# Wood for Smoker



## GuT_PiLe (Aug 2, 2006)

Hey guys,

Anyone know if there is a place near the waterford/detroit area, 
(hell even if i have to drive a little ways)

that sells alder wood/kindling for smoking?

Actually, any kind of smoking wood, Apple, cherry, etc?

Running short on Alder tho, (alder is great for fish)

normally i get ample supply from friends and family that need to get rid of old apple or cherry tree's, but not alder.

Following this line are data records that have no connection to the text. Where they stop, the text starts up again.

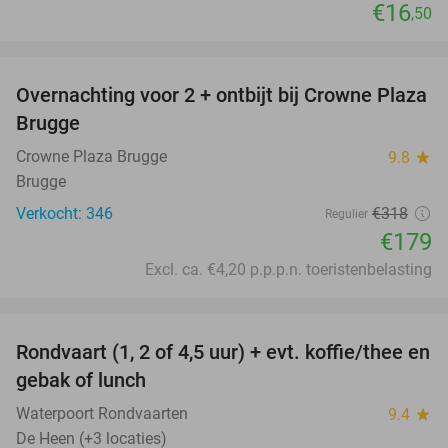
€16
,50
favorite_border
Overnachting voor 2 + ontbijt bij Crowne Plaza
44%
Brugge
Crowne Plaza Brugge
9.8
star
Brugge
Verkocht: 346
€318
Regulier
€179
Excl. ca. €4,20 p.p.p.n. toeristenbelasting
favorite_border
Rondvaart (1, 2 of 4,5 uur) + evt. koffie/thee en
61%
gebak of lunch
Waterpoort Rondvaarten
9.4
star
De Heen (+3 locaties)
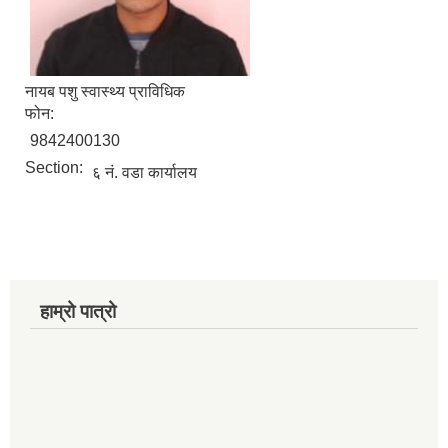
नायब पशु स्वास्थ्य प्राविधिक
फोन:
9842400130
Section:
६ नं. वडा कार्यालय
हाम्रो पात्रो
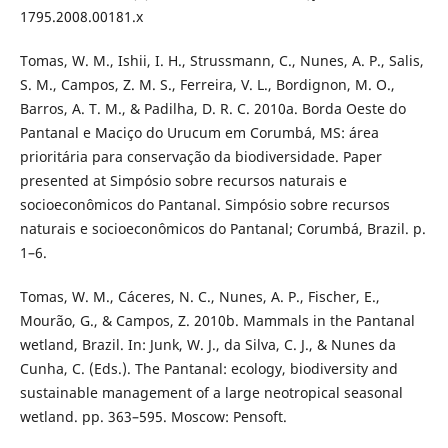
1795.2008.00181.x
Tomas, W. M., Ishii, I. H., Strussmann, C., Nunes, A. P., Salis,
S. M., Campos, Z. M. S., Ferreira, V. L., Bordignon, M. O.,
Barros, A. T. M., & Padilha, D. R. C. 2010a. Borda Oeste do
Pantanal e Maciço do Urucum em Corumbá, MS: área
prioritária para conservação da biodiversidade. Paper
presented at Simpósio sobre recursos naturais e
socioeconômicos do Pantanal. Simpósio sobre recursos
naturais e socioeconômicos do Pantanal; Corumbá, Brazil. p.
1–6.
Tomas, W. M., Cáceres, N. C., Nunes, A. P., Fischer, E.,
Mourão, G., & Campos, Z. 2010b. Mammals in the Pantanal
wetland, Brazil. In: Junk, W. J., da Silva, C. J., & Nunes da
Cunha, C. (Eds.). The Pantanal: ecology, biodiversity and
sustainable management of a large neotropical seasonal
wetland. pp. 363–595. Moscow: Pensoft.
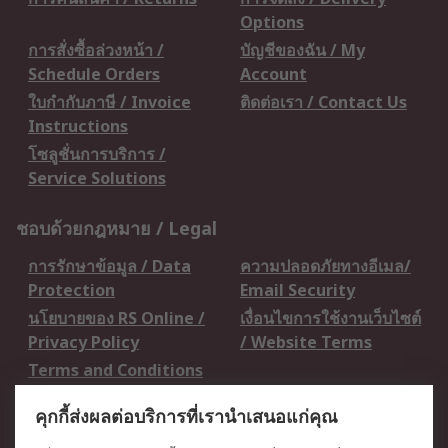
Options
การสั่งซื้อล่วงหน้า /
บัญชีของฉัน / My
Schedule Orders
Account
ใบกำกับภาษี / Invoice
ติดต่อเรา / Contact Us
Instructions
โซลูชั่นการบริการ /
Service Solutions
ชอบด้วยกฎหมาย / Legal
การรักษาข้อมูล / Data
ความปลอดภัยทางอีเมล/
Protection
Email Security
นโยบายของ RS Online /
เงื่อนไขการใช้งานเว็บไซต์
Privacy Policy
/ Website Terms
Terms and Conditions
of Sale
คุกกี้ส่งผลต่อบริการที่เรานำเสนอแก่คุณ
เกี่ยวกับ RS / About RS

not looking for chips/chunks/briquets tho, i smoke old school 
( Two 50gal oil drums stacked)

so need kindling or firewood i can make into kindling

Thanks!


----------



## Radar420 (Oct 7, 2004)

There is a place in Ferndale right off Woodward that specializes in grills and fireplaces, it's called Bourlier's (http://bourlierbbq.com/). I know that they sell a whole bunch of different woods in there for smoking but I'm not sure if they would have the sizes you're looking for. I know they have alder chunks because I bought some a few years ago for my uncle.

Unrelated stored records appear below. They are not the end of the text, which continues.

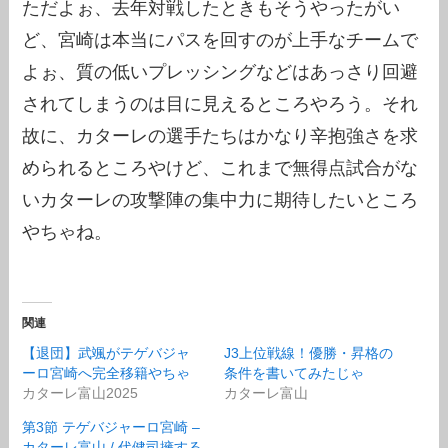
ただよぉ、去年対戦したときもそうやったがい
ど、宮崎は本当にパスを回すのが上手なチームで
よぉ、質の低いプレッシングなどはあっさり回避
されてしまうのは目に見えるところやろう。それ
故に、カターレの選手たちはかなり辛抱強さを求
められるところやけど、これまで無得点試合がな
いカターレの攻撃陣の集中力に期待したいところ
やちゃね。
関連
【退団】武颯がテゲバジャ
J3上位戦線！優勝・昇格の
ーロ宮崎へ完全移籍やちゃ
条件を書いてみたじゃ
カターレ富山2025
カターレ富山
第3節 テゲバジャーロ宮崎 –
カターレ富山 / 代健司擁する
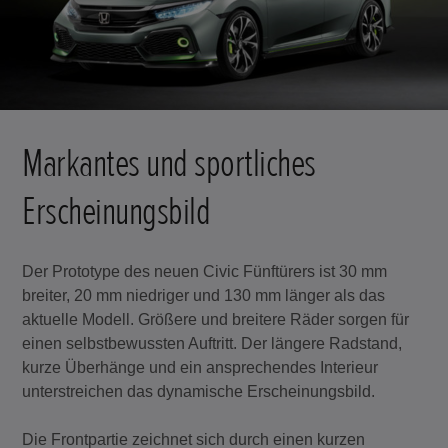
Markantes und sportliches
Erscheinungsbild
Der Prototype des neuen Civic Fünftürers ist 30 mm
breiter, 20 mm niedriger und 130 mm länger als das
aktuelle Modell. Größere und breitere Räder sorgen für
einen selbstbewussten Auftritt. Der längere Radstand,
kurze Überhänge und ein ansprechendes Interieur
unterstreichen das dynamische Erscheinungsbild.
Die Frontpartie zeichnet sich durch einen kurzen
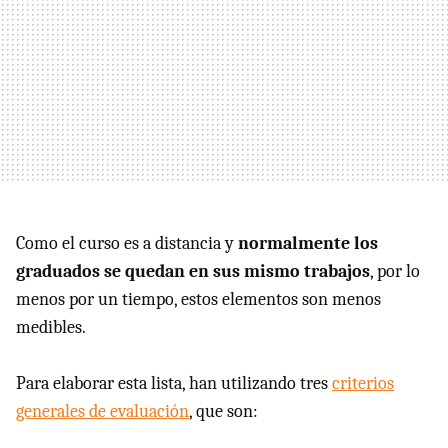
Como el curso es a distancia y
normalmente los
graduados se quedan en sus mismo trabajos
, por lo
menos por un tiempo, estos elementos son menos
medibles.
Para elaborar esta lista, han utilizando tres
criterios
generales de evaluación
, que son:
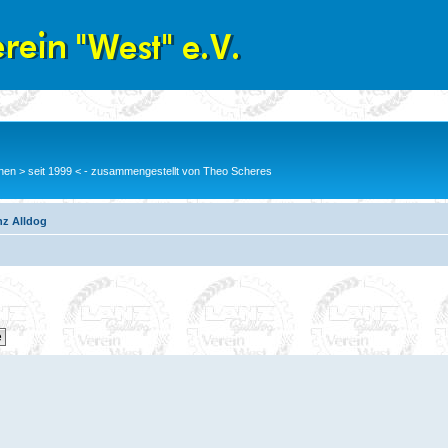
en > seit 1999 < - zusammengestellt von Theo Scheres
nz Alldog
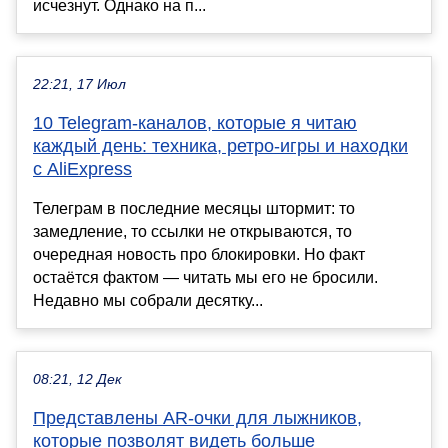
исчезнут. Однако на п...
22:21, 17 Июл
10 Telegram-каналов, которые я читаю
каждый день: техника, ретро-игры и находки
с AliExpress
Телеграм в последние месяцы штормит: то
замедление, то ссылки не открываются, то
очередная новость про блокировки. Но факт
остаётся фактом — читать мы его не бросили.
Недавно мы собрали десятку...
08:21, 12 Дек
Представлены AR-очки для лыжников,
которые позволят видеть больше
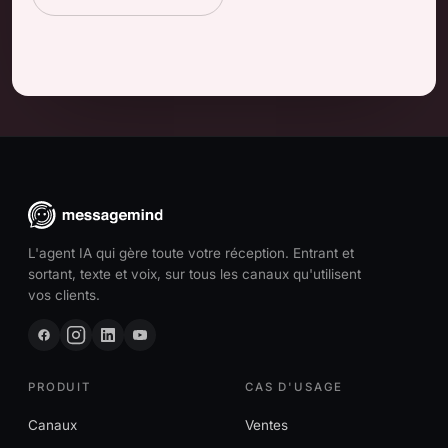
L'agent IA qui gère toute votre réception. Entrant et
sortant, texte et voix, sur tous les canaux qu'utilisent
vos clients.
PRODUIT
CAS D'USAGE
Canaux
Ventes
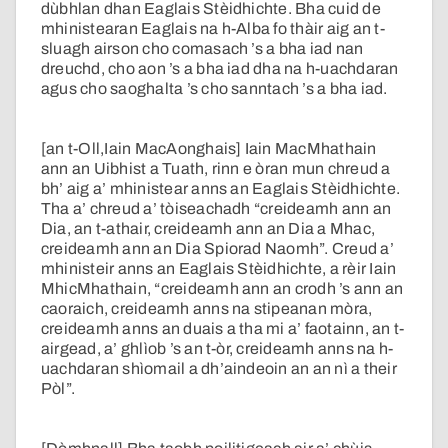
dùbhlan dhan Eaglais Stèidhichte. Bha cuid de
mhinistearan Eaglais na h-Alba fo thàir aig an t-
sluagh airson cho comasach ’s a bha iad nan
dreuchd, cho aon ’s a bha iad dha na h-uachdaran
agus cho saoghalta ’s cho sanntach ’s a bha iad.
[an t-Oll,Iain MacAonghais] Iain MacMhathain
ann an Uibhist a Tuath, rinn e òran mun chreud a
bh’ aig a’ mhinistear anns an Eaglais Stèidhichte.
Tha a’ chreud a’ tòiseachadh “creideamh ann an
Dia, an t-athair, creideamh ann an Dia a Mhac,
creideamh ann an Dia Spiorad Naomh”. Creud a’
mhinisteir anns an Eaglais Stèidhichte, a rèir Iain
MhicMhathain, “creideamh ann an crodh ’s ann an
caoraich, creideamh anns na stipeanan mòra,
creideamh anns an duais a tha mi a’ faotainn, an t-
airgead, a’ ghlìob ’s an t-òr, creideamh anns na h-
uachdaran shìomail a dh’aindeoin an an nì a their
Pòl”.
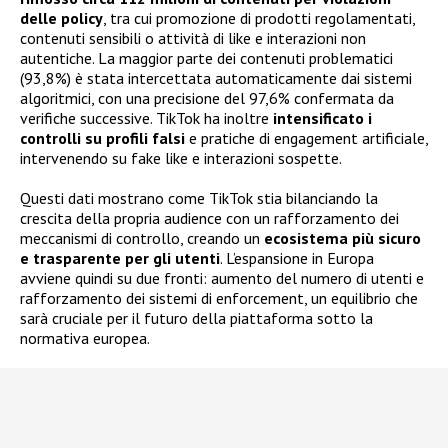
delle policy
, tra cui promozione di prodotti regolamentati,
contenuti sensibili o attività di like e interazioni non
autentiche. La maggior parte dei contenuti problematici
(93,8%) è stata intercettata automaticamente dai sistemi
algoritmici, con una precisione del 97,6% confermata da
verifiche successive. TikTok ha inoltre
intensificato i
controlli su profili falsi
e pratiche di engagement artificiale,
intervenendo su fake like e interazioni sospette.
Questi dati mostrano come TikTok stia bilanciando la
crescita della propria audience con un rafforzamento dei
meccanismi di controllo, creando un
ecosistema più sicuro
e trasparente per gli utenti
. L’espansione in Europa
avviene quindi su due fronti: aumento del numero di utenti e
rafforzamento dei sistemi di enforcement, un equilibrio che
sarà cruciale per il futuro della piattaforma sotto la
normativa europea.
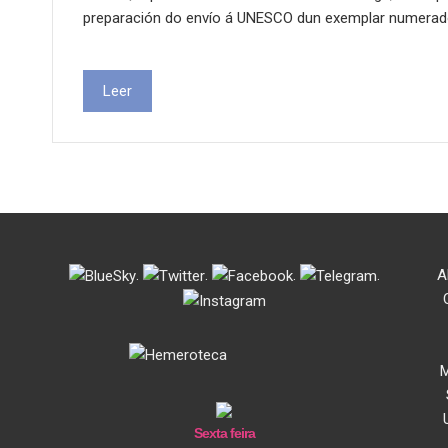
preparación do envío á UNESCO dun exemplar numerado 
Leer
.
.
.
.
A
M
Sexta feira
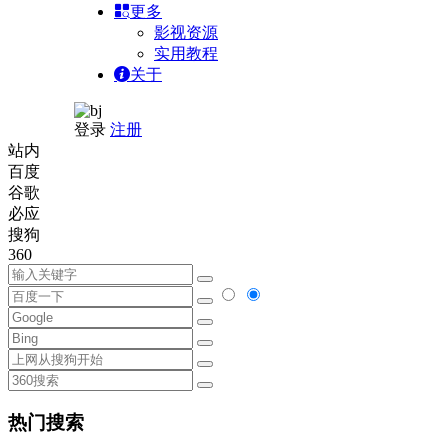
更多
影视资源
实用教程
关于
登录
注册
站内
百度
谷歌
必应
搜狗
360
热门搜索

There's also another place in Ferndale specializing in grills but I've never been there so I don't know if they sell wood (http://www.americanfireplacedist.com/).

You could probably give them a call and see if they have what you're looking for.

Hope this helps.


----------



## GuT_PiLe (Aug 2, 2006)

Thanks Radar, 

I'll give them both a call!


----------



## Spanky (Mar 21, 2001)

Don't have any alder, but I got lotsa cherry, Oak, mullberry, apple, hickory and maple!










When you burn a wheelbarrow full every weekend, ya gotta have a ton!


----------



## DangerDan (Mar 10, 2005)

Holy Smokes Batman.... You got enough wood to run that kettle for quite a spell there Dan...

Don't let yer meat loaf...:lol:


----------



## el Cazador (Nov 10, 2000)

Last time I checked, the new Sportsman's Warehouse in Allen Park had a good selection of smoking woods including Alder. I haven't had any fish to smoke recently, so I haven't been there to look in a while...


----------



## dodgeramsst2003 (May 18, 2008)

Check with your local tree cutting outfit, and see if you can purchase some from them. If you bring them something from the smoker, your chances will get even better that they will keep an eye out for you. 

Chris


----------



## wild bill (Apr 20, 2001)

i have a bunch of apple logs if you want some. there green right now from the last storm. i work in livonia and could meet you if you are interested.


----------